Na mesma senda, o documento da AI nota em tom crítico que a União Europeia, tida como a linha da frente da defesa dos Direitos Humanos é hoje uma entidade passiva face ao avanço da repressão, violência em massa e impunidade global.

O relatório anual sobre a situação dos Direitos Humanos no mundo, acusa estes três líderes de estarem por detrás de uma ordem mundial contrária aos Direitos Humanos que usam para dominar o resto do Planeta através da ameaça de "destruição, repressão e violência em grande escala".

O que a AI considera ser "o momento mais desafiante da nossa era", com a sua secretária‑geral, Agnès Callamard, a justificar a designação com a ideia de que a humanidade está sob "ataque de movimentos transnacionais contrários aos direitos humanos e de governos predatórios determinados em afirmar o seu domínio através de guerras ilegais e chantagem económica descarada".

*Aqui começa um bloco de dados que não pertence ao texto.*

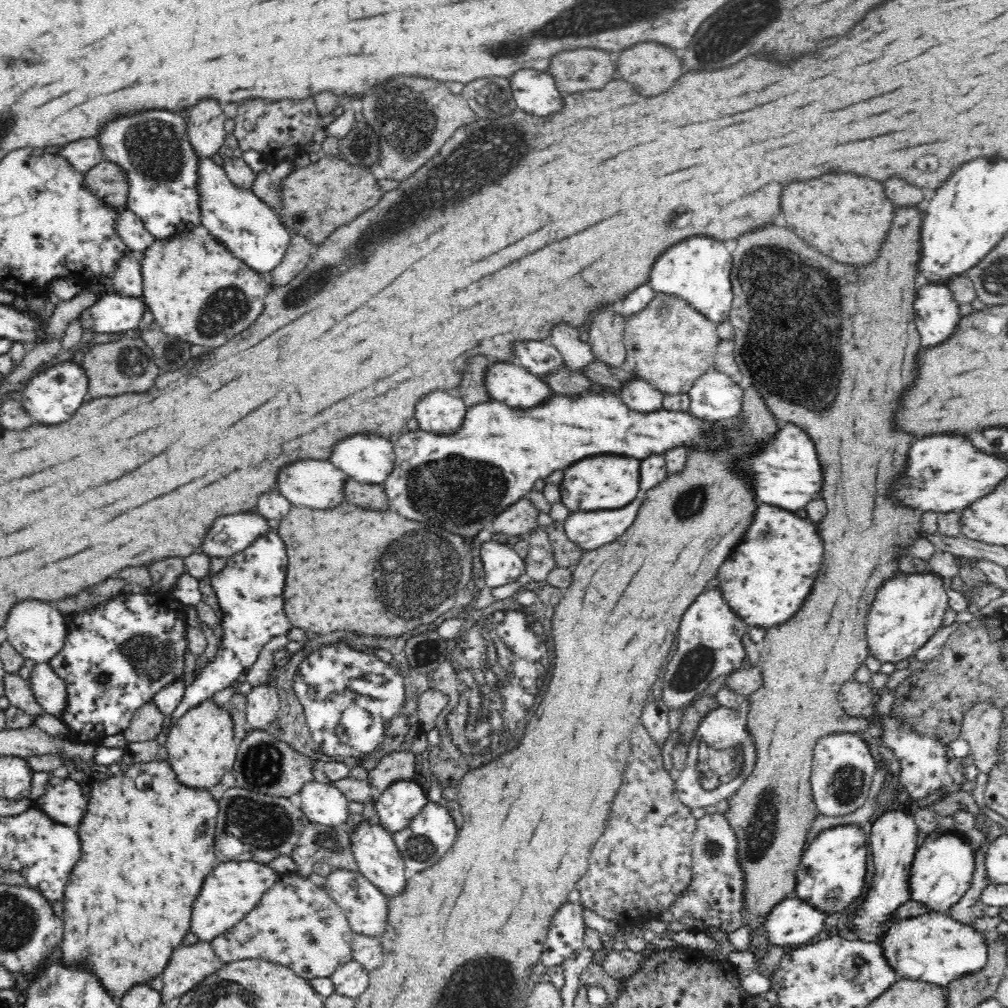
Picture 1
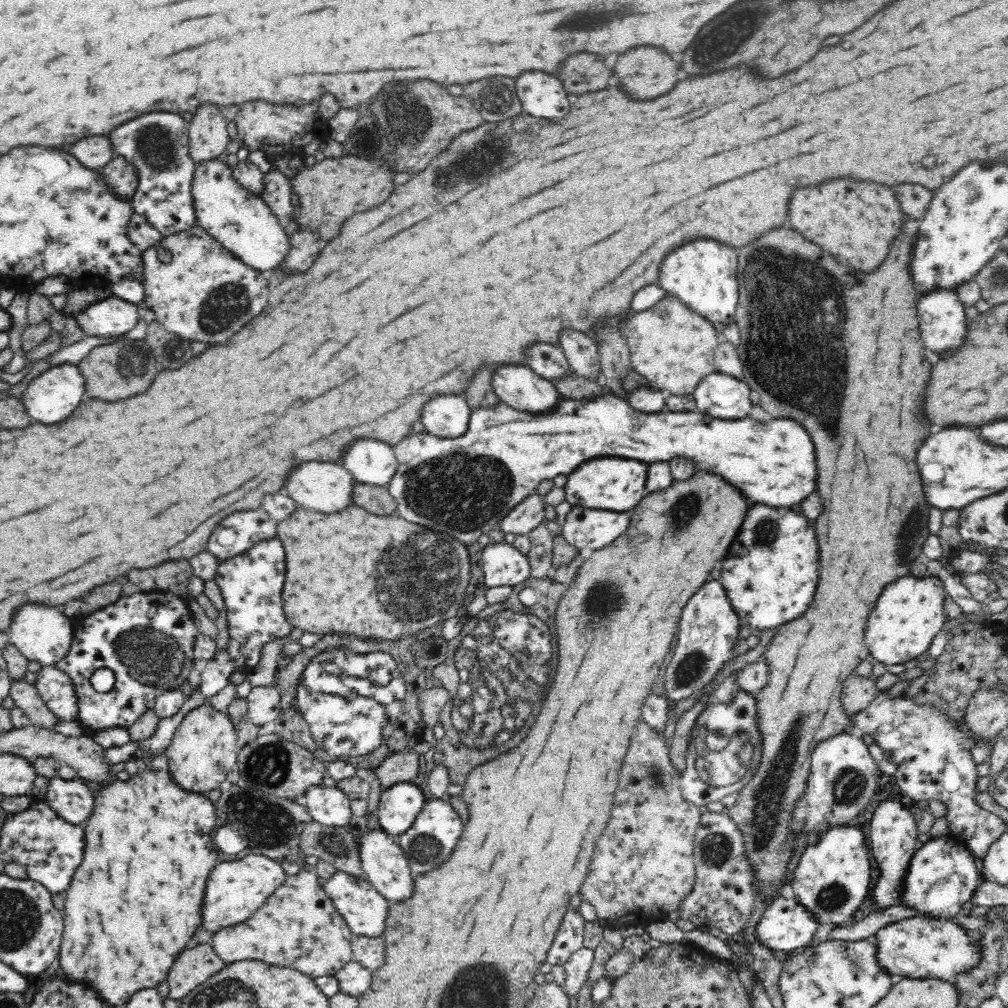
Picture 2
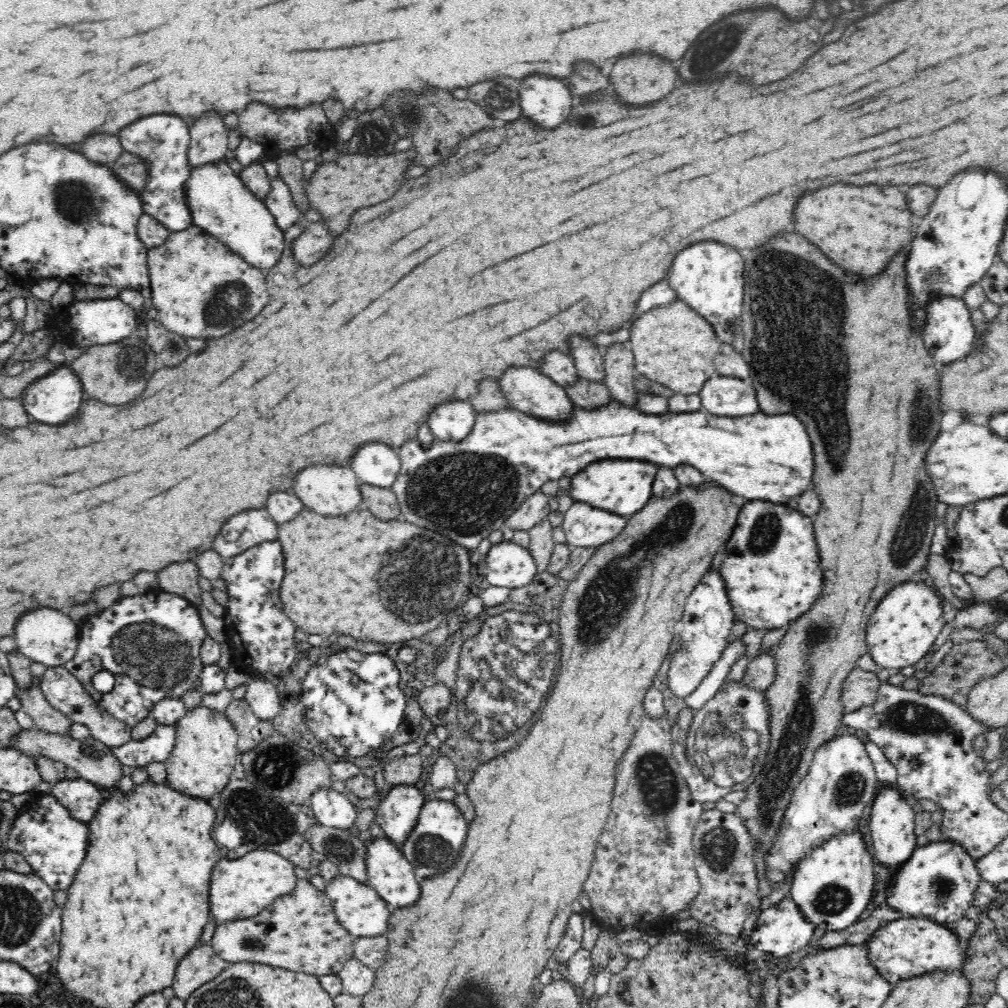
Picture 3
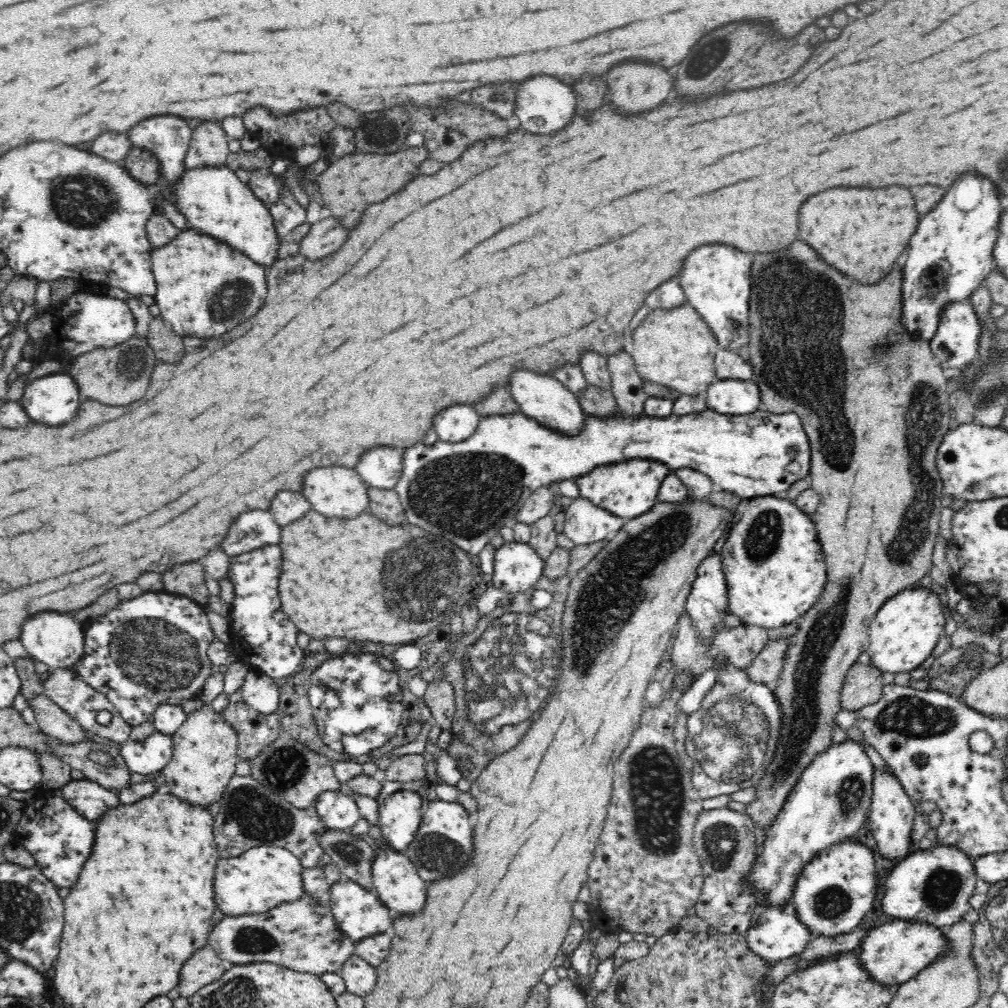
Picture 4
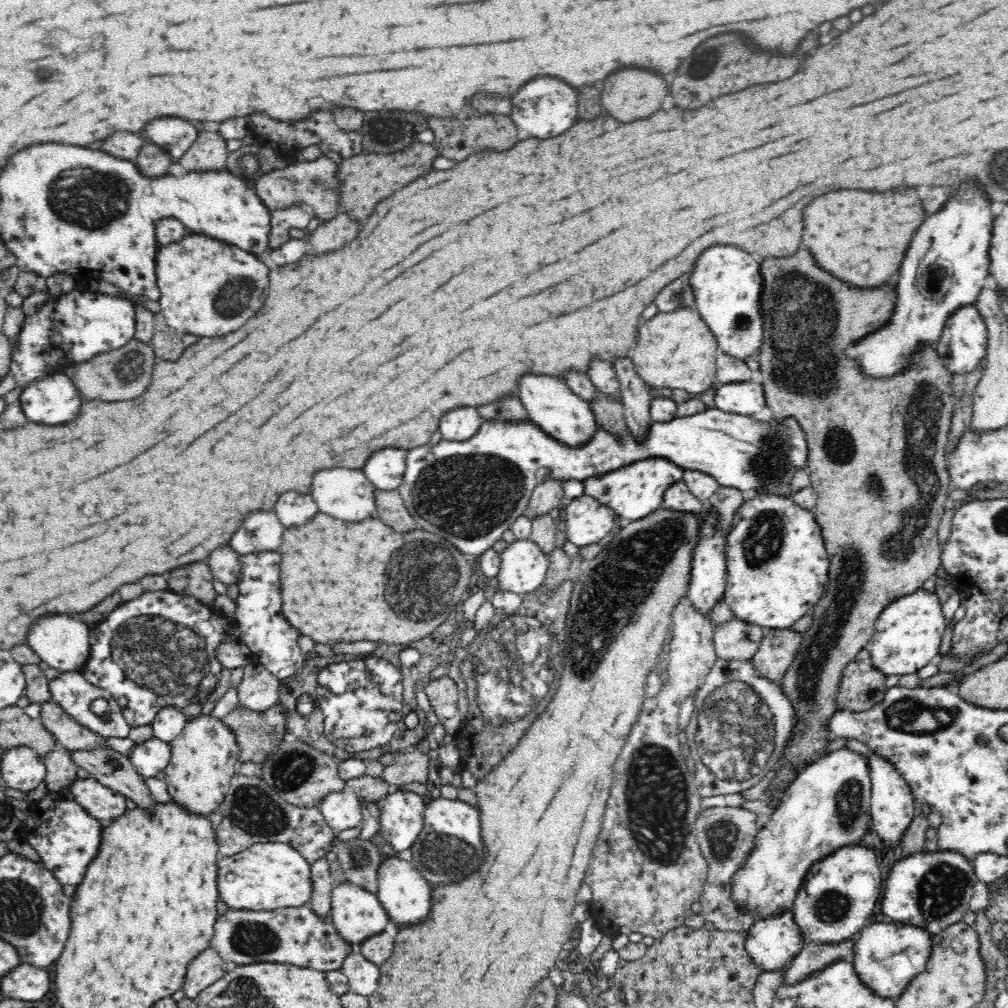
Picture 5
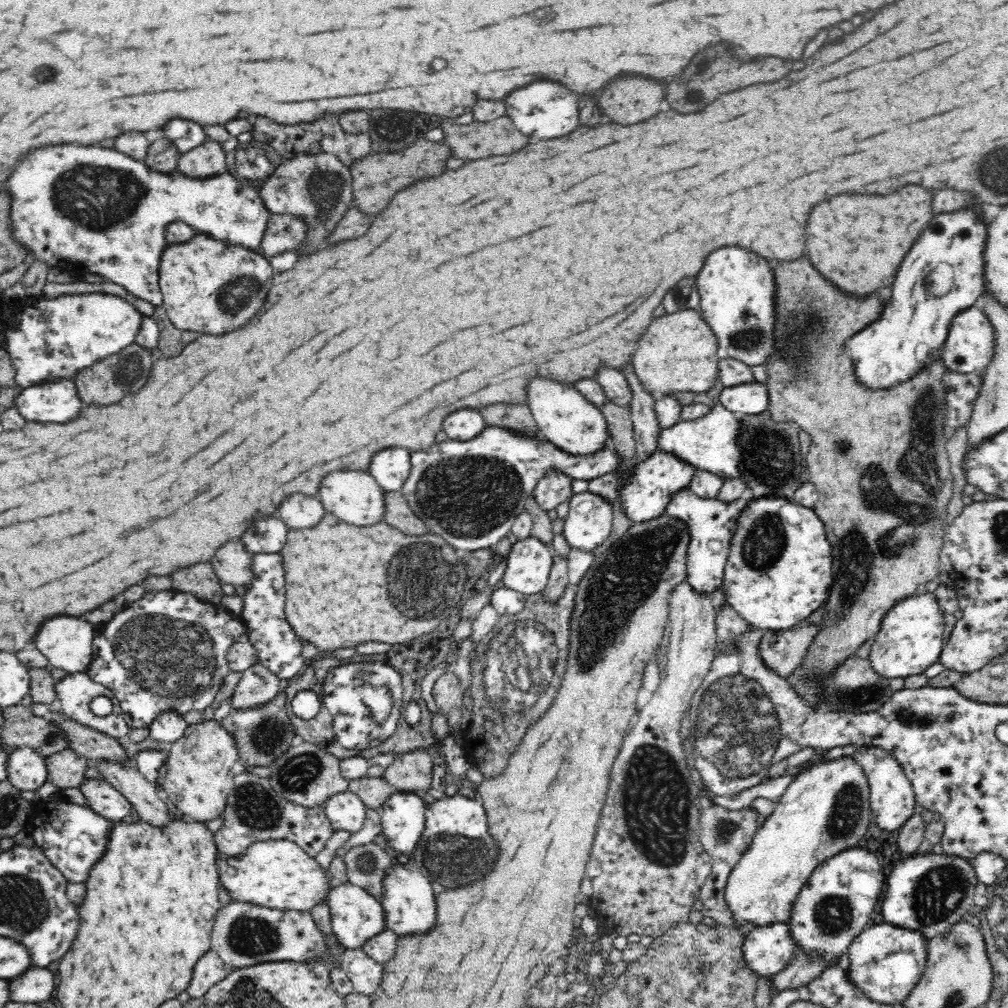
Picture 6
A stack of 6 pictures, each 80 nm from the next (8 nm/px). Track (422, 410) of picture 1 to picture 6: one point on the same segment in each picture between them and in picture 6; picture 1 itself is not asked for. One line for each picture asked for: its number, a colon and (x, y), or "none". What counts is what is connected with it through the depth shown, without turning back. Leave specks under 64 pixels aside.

Segundo a responsável, esta ofensiva tem sido impulsionada "sobretudo por Trump e Netanyahu, que não dispõem de um horizonte prolongado para se manterem no poder".

Callamard afirmou ainda, citada pela Lusa, que os "ataques ilegais dos EUA e de Israel" ao Irão violam a Carta das Nações Unidas e que estes terão desencadeado "retaliações indiscriminadas do Irão", dando origem a um conflito que se transformou numa guerra aberta contra civis e infraestruturas civis, agravando "o sofrimento já catastrófico das populações em toda a região".

Trata‑se, sublinhou, de uma situação que envolve "países em todo o mundo, afeta populações em todo o lado e ameaça o sustento de milhões de pessoas", o que acontece quando "as normas, as instituições e o quadro jurídico cuidadosamente construídos para salvaguardar a humanidade são esvaziados com objetivos de dominação".

Apesar de manifestantes, ativistas e organismos internacionais estarem a trabalhar para "resistir, interromper e transformar este processo", o mundo está "à beira de uma nova e perigosa era", alertou.

Agnès Callamard, ainda citada pela Lusa, avisa que os Estados, as organizações internacionais e a sociedade civil têm de "resistir coletivamente a estes ataques para impedir que esta nova ordem se instale".

"Durante anos, a Amnistia Internacional tem denunciado a desintegração progressiva dos direitos humanos em todas as regiões do mundo, alertando para as consequências da violação flagrante das regras por parte de governos e de agentes empresariais", referiu, acrescentando que a organização também tem demonstrado, "de forma reiterada, como o uso de dois pesos e duas medidas e a aplicação seletiva do direito internacional enfraquecem o sistema multilateral e os mecanismos de responsabilização".